Nitter est une interface front‑end libre qui interroge les API publiques de X (anciennement Twitter) pour afficher les timelines sans suivi publicitaire. En 2023, plusieurs hébergeurs ont reçu des notifications de retrait, ce qui a entraîné la désactivation d’un nombre notable d’instances. Ces suppressions ont été motivées par des exigences de conformité aux droits d’auteur et à la protection des données. Le phénomène a suscité l’intérêt de la communauté, qui a cherché à relancer les services affectés.

État actuel des instances

Le répertoire public d’instances, maintenu sur Codeberg, répertorie aujourd’hui plusieurs dizaines d’URL fonctionnelles. Le tableau indique que certaines instances, créées après les suppressions, répondent aux requêtes HTTP sans erreur 502. Aucun chiffre exact n’est fourni dans la source, mais la présence de nouvelles entrées suggère une croissance par rapport à la période précédente.

Analyse technique des déploiements

docker run -d --name nitter -p 8080:8080 zedeus/nitter:latest

Les instances sont généralement déployées via Docker, ce qui simplifie la réplication. Le conteneur exécute un serveur écrit en Rust, capable de mettre en cache les réponses JSON de X. Le cache réduit le nombre d’appels API et limite le risque de blocage par les limites de taux. Chaque instance nécessite une connexion sortante vers les points d’accès de X, ainsi qu’un serveur web (nginx ou Caddy) pour la terminaison TLS. La scalabilité dépend du débit réseau disponible et de la capacité du processeur à décoder les flux JSON.

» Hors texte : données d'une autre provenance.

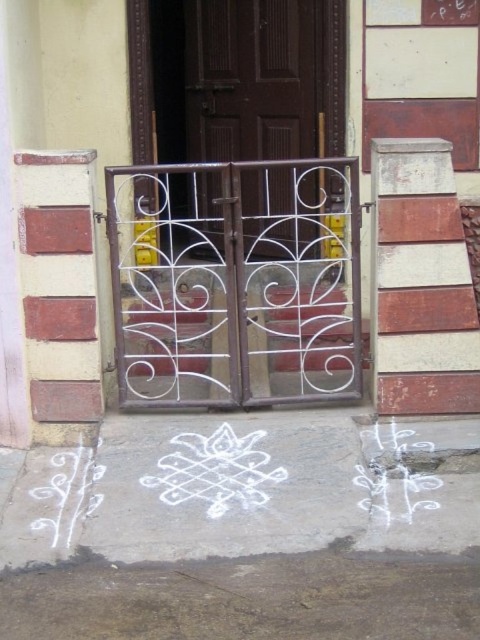
In the scene shown: You are a visitor approaching the entrance gates. You see the brown matte door at center and the white chalk writing at lower center. Which object is positioned higher relative to the other?

The brown matte door at center is above the white chalk writing at lower center, so it is positioned higher.

You are standing in front of the entrance gates and want to walk towards the brown matte door at center. Will you step over the white chalk writing at lower center before reaching the door?

The brown matte door at center is further to the viewer than the white chalk writing at lower center, so you will step over the white chalk writing at lower center before reaching the door.

You are a visitor approaching the entrance gates. You see a white chalk drawing at center and a white chalk writing at lower center on the ground. Which one is closer to the entrance gates?

The white chalk writing at lower center is closer to the entrance gates because it is located at the lower center, which is nearer to the gates compared to the white chalk drawing at center.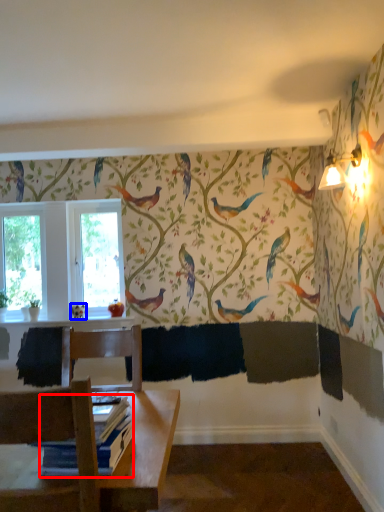
Question: Which of the following is the farthest to the observer, book (highlighted by a red box) or bird (highlighted by a blue box)?

Choices:
 (A) book
 (B) bird

Answer: (B)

Limites de l'information disponible

La source ne fournit ni nombre précis d’instances actives, ni métriques de trafic. Sans ces données, il est impossible de quantifier l’impact réel sur la disponibilité du service. De plus, aucune étude de performance n’est citée, ce qui empêche d’évaluer la charge moyenne supportée par les nouvelles instances. Toute conclusion doit donc rester conditionnelle à l’absence de mesures publiques.